Our proposed slot type informed descriptions consistently improves the zero-shot performance of T5DST in all the domains. It produced an average of 2% joint goal accuracy improvement compared to human labeled and naive description formulations. This result indicates that slot type information may better capture the shared property (e.g., time, location) among different slots, thus facilitating the domain knowledge transferring for DST.

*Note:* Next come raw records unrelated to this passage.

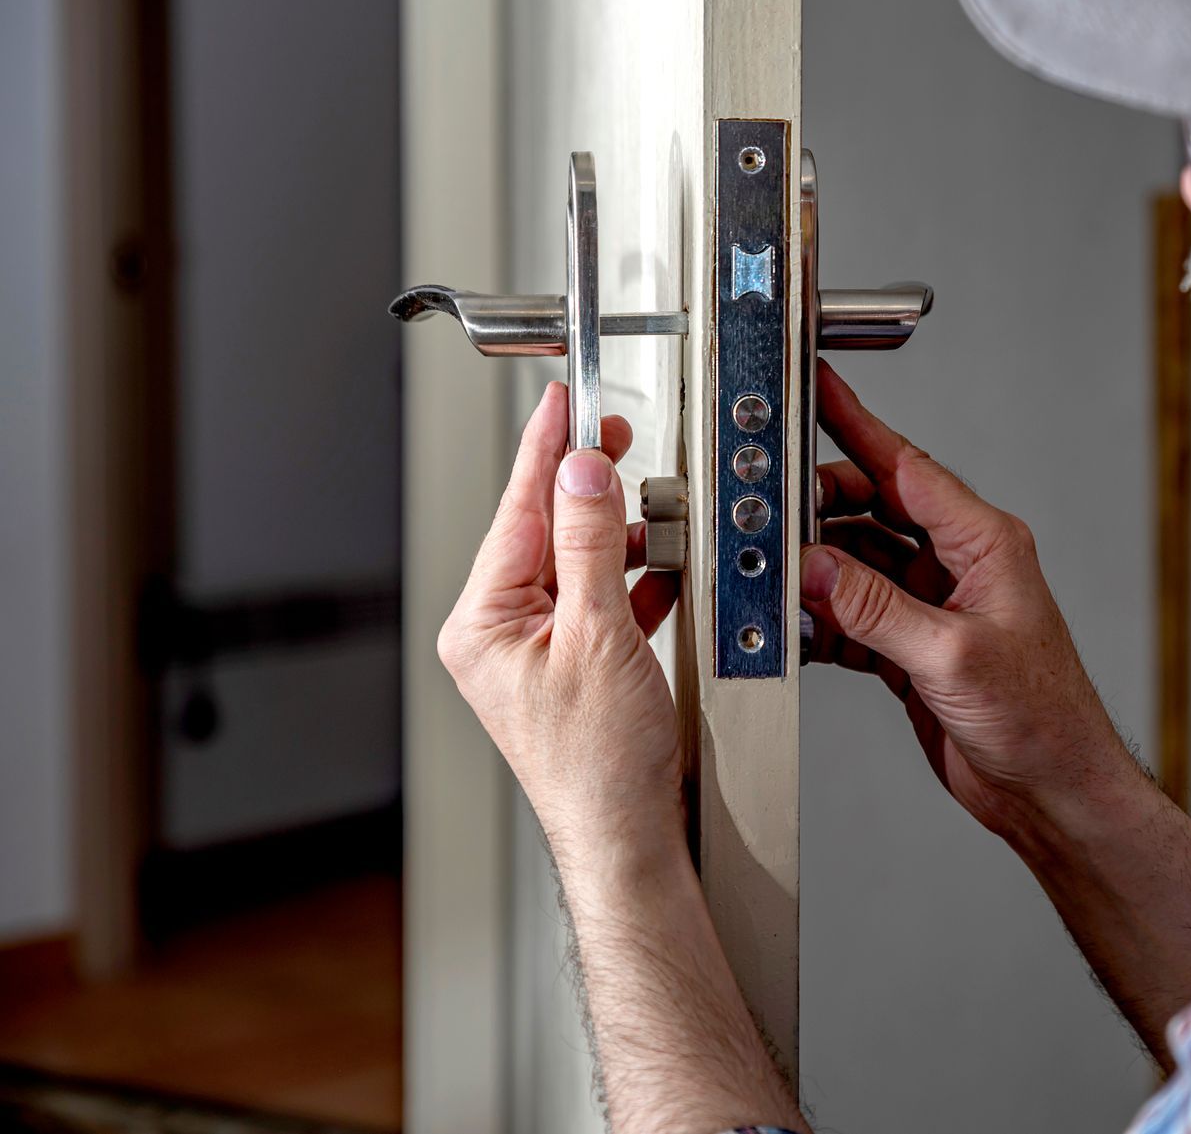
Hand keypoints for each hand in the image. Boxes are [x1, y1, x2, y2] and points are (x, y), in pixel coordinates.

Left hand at [437, 381, 681, 864]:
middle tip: (615, 440)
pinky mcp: (571, 669)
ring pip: (576, 565)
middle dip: (587, 490)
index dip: (545, 452)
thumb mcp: (600, 634)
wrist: (628, 838)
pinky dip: (631, 581)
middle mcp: (498, 635)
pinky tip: (659, 568)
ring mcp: (533, 653)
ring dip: (618, 537)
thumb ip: (593, 544)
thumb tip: (583, 473)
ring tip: (651, 511)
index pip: (517, 512)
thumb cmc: (599, 766)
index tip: (563, 403)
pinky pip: (598, 601)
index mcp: (482, 624)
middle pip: (544, 533)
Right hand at [802, 363, 1138, 840]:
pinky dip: (823, 619)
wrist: (1052, 791)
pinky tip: (800, 626)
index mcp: (984, 543)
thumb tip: (816, 565)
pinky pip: (853, 614)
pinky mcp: (912, 647)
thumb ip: (876, 608)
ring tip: (777, 574)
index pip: (906, 467)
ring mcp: (933, 605)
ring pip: (855, 564)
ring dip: (816, 571)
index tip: (817, 389)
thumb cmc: (1042, 719)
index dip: (857, 424)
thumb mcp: (952, 656)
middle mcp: (957, 565)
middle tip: (771, 513)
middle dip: (818, 509)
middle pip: (871, 509)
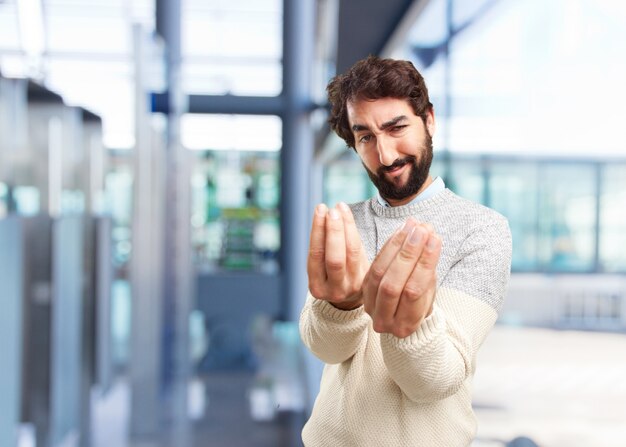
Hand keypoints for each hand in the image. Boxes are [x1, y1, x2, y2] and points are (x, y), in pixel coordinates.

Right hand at [307, 202, 368, 309]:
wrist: (352, 296)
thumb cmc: (333, 274)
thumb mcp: (322, 268)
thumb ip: (323, 246)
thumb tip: (325, 213)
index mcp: (317, 287)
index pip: (316, 255)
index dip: (318, 231)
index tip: (320, 210)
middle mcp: (335, 290)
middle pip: (334, 257)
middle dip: (333, 231)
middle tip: (332, 210)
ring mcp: (354, 287)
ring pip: (352, 252)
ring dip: (347, 227)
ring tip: (341, 208)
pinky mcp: (368, 281)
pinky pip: (364, 252)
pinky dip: (357, 232)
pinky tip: (351, 218)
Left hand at [362, 218, 441, 337]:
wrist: (399, 317)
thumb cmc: (420, 304)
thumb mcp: (429, 293)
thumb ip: (428, 270)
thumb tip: (431, 236)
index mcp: (405, 326)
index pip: (414, 291)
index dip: (424, 263)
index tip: (435, 239)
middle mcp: (383, 320)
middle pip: (394, 283)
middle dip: (409, 253)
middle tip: (422, 230)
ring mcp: (369, 305)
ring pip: (380, 273)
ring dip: (397, 246)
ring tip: (412, 226)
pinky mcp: (363, 289)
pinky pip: (373, 265)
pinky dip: (387, 247)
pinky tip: (400, 232)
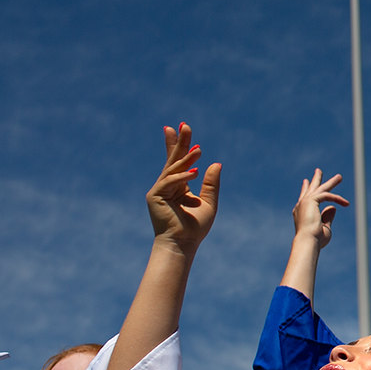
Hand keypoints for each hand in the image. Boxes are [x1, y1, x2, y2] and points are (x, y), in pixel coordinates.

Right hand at [147, 124, 220, 254]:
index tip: (181, 127)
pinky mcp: (154, 196)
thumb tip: (216, 163)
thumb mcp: (208, 202)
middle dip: (179, 142)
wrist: (182, 244)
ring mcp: (159, 190)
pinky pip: (170, 182)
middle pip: (173, 160)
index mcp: (179, 186)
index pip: (178, 162)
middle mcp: (167, 186)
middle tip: (184, 125)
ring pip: (173, 169)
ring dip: (186, 158)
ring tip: (199, 149)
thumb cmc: (194, 228)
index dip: (179, 145)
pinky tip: (194, 172)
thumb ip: (210, 183)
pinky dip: (182, 177)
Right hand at [292, 170, 348, 247]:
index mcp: (301, 213)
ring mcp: (305, 202)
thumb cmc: (315, 239)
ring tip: (339, 177)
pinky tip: (345, 203)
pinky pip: (327, 195)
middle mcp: (301, 206)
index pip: (304, 198)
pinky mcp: (311, 201)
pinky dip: (337, 198)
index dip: (306, 189)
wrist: (308, 241)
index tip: (306, 182)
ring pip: (319, 188)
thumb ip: (327, 217)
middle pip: (310, 189)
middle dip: (315, 179)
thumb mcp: (324, 227)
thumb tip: (333, 208)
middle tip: (318, 170)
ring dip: (330, 182)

Figure 3 and 4 show the slot accuracy of models using Naive and Slot Type description. Compared to naive description, we obverse significant gain of time slots (e.g., arrive by and leave at), location slots (e.g., departure and destination), and number slots (e.g., book stay and book people) by adding slot type information. We conjecture that explicit information about the target value (i.e., slot type) is important in the low resource condition when the model does not have enough data to capture the semantic meaning of a new slot.

4.2 Few-Shot Cross-Domain

We further conduct experiments in few-shot cross-domain settings, as in Wu et al. (2019); Zhou and Small (2019), where the models are first trained on 4 domains then fine-tuned with 1%, 5% and 10% of target domain data. As shown in Table 3, our model outperforms the DSTQA model in 4 out of 5 domains. Moreover, our approach is more practical in a real-world learning scenario as it does not require the supervision of a full ontology graph. We also conduct the full shot experiments and compare our model with previous methods. The reults are reported in Appendix A.2.

Conclusion

In this paper, we propose leveraging large scale pre-trained models with an effective slot description formulation to tackle the zero-shot cross-domain DST challenge. Specifically, we propose T5DST, a novel generative DST model based on the T5 language model, and incorporate Slot Type Informed Descriptions to facilitate cross-domain knowledge transfer. In the evaluation on the MultiWOZ dataset, our approach substantially improves existing results in both the zero-shot and few-shot settings.

References

Appendix A Appendices

As shown in Table 4, each slot type has one prefix for appending to the beginning of the description. We used three different templates to construct the slot description. For all the booking slots (e.g., book people), we use "[prefix] [slot] for the [domain] booking". For boolean slots, we use "[prefix] [slot] in the [domain]". And for all the others, we use "[prefix] [slot] of the [domain]". When a slot name (e.g., train-day) overlap with the slot type (e.g., day) or a slot does not fall into any slot type category (others), we simply set the prefix as an empty string.

A.2 Full Shot Results

To understand the full shot performance of our T5DST model and whether slot description is still helpful when there is enough training data, we also conduct the experiments in a full data setting. As shown in Table 5, using slot description only improves the joint goal accuracy by 0.56% in MultiWoz 2.0 and 0.30% in MultiWoz 2.1, which indicates that the description is less effective when there is a large amount of data for training.

Compared to prior models with zero-shot capability, T5DST shows promising performance. Compared to other state-of-the-art models that optimized for full shot training, our model achieve competitive results in MultiWoz 2.0, but inferior results on MultiWoz 2.1. We notice that there are many training strategies (e.g., token masking Kim et al. (2019); Heck et al. (2020)), additional supervision (e.g., full ontology Chen et al. (2020)), and label cleaning strategies Heck et al. (2020)) that may impact final full-shot result. We also expect higher performance with a larger T5 model, such as T5-base or T5-large. However, achieving SOTA in full-scale training is out of the scope of this work.